Oum Suphany : ក្រោមតំណក់ទឹកភ្លៀង (Under the Drops of Falling Rain)

drops

The latest addition to my website is Oum Suphany‘s រោមតំណក់ទឹកភ្លៀង (Under the Drops of Falling Rain). This is a semi-autobiographical novel about a woman who lives through the Pol Pot regime and all the suffering that resulted. She is separated from her family when the Khmer Rouge suddenly start driving people out of Phnom Penh and never sees them again. (Suphany lost four of her six sisters and her parents.) During the course of the novel, her sister dies in hospital. She herself suffers from being used as slave labour and she is forced to marry a man five years her junior, whom she had never met before.
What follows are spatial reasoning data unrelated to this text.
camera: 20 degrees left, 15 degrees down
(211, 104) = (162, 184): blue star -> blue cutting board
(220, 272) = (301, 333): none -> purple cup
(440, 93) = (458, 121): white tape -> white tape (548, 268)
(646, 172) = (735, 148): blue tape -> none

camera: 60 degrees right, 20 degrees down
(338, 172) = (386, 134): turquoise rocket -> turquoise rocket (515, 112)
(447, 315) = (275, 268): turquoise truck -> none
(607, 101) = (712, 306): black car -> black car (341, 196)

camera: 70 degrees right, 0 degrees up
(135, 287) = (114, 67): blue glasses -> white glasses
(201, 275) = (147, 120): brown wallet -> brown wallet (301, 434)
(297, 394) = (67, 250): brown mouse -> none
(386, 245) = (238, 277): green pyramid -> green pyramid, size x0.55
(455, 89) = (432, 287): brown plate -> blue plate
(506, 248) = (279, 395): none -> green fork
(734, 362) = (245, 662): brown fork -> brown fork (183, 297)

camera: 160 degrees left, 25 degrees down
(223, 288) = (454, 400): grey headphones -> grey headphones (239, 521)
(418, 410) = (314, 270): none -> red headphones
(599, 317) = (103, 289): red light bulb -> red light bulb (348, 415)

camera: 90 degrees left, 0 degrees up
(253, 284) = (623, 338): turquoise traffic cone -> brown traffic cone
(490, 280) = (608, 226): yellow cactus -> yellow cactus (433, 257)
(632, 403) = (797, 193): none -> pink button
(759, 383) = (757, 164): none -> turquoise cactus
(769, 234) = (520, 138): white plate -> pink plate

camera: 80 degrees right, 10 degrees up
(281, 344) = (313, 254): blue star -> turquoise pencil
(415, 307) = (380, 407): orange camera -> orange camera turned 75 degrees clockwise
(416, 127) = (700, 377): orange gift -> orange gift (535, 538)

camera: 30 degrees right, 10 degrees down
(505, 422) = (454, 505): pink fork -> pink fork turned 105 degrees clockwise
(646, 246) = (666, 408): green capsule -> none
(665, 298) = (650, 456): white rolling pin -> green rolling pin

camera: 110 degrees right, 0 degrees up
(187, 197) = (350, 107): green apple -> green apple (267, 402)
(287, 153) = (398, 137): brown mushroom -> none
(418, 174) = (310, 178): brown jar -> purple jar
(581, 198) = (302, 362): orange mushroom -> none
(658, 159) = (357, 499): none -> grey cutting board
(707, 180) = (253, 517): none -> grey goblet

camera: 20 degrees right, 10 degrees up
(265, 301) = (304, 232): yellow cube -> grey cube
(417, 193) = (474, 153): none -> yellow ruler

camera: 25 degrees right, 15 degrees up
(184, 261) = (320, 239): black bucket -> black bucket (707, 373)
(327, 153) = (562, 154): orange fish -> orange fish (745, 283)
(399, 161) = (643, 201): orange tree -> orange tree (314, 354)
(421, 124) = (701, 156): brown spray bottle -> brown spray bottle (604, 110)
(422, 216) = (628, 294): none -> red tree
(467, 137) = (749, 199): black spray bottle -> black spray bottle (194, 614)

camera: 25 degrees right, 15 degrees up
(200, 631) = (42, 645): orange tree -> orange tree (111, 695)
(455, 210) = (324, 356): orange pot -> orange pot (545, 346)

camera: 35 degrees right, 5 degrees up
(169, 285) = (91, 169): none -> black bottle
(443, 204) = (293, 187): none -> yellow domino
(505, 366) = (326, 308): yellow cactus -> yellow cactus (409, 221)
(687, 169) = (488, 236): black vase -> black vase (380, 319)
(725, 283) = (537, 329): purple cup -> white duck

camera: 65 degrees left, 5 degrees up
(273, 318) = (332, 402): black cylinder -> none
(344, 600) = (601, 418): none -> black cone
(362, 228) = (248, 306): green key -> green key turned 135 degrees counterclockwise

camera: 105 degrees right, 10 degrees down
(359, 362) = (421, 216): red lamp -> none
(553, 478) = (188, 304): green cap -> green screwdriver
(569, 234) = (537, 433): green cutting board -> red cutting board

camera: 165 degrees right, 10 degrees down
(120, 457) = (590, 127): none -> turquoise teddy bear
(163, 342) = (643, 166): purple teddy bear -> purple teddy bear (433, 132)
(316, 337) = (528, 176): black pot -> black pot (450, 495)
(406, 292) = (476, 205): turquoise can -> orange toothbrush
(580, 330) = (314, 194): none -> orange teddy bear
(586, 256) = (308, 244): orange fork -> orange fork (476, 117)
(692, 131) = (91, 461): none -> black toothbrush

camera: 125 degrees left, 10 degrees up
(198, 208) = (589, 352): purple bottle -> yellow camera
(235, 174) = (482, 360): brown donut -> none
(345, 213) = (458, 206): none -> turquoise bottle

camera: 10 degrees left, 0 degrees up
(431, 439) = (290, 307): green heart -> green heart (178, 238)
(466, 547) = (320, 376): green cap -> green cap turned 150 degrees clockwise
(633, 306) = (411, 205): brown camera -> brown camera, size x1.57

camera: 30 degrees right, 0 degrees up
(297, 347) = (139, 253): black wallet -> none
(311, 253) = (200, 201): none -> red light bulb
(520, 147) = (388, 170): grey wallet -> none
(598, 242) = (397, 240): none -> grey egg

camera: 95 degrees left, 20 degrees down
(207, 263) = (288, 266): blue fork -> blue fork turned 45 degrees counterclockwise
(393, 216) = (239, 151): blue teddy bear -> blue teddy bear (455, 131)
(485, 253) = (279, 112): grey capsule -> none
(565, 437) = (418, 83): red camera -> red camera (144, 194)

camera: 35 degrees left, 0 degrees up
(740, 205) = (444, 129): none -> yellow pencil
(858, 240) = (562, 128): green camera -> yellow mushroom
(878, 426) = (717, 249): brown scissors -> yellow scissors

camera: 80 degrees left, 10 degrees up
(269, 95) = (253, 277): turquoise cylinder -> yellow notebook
Fortunately, he is a kind and decent man and they become attached, before he is sent off on patrol and never returns. As the Vietnamese take over and drive out the Khmer Rouge, she and others escape and face bombing, harassment by Khmer Rouge soldiers and difficulties in finding food. The book tells, in alternate chapters, the story of the Pol Pot days and the story of more recent times. The account of the earlier period is definitely grim and made more horrific because of its personal nature, while the account of the later period is less interesting, not least because things seem to be much better. Overall, it is a well-told story of a terrible period.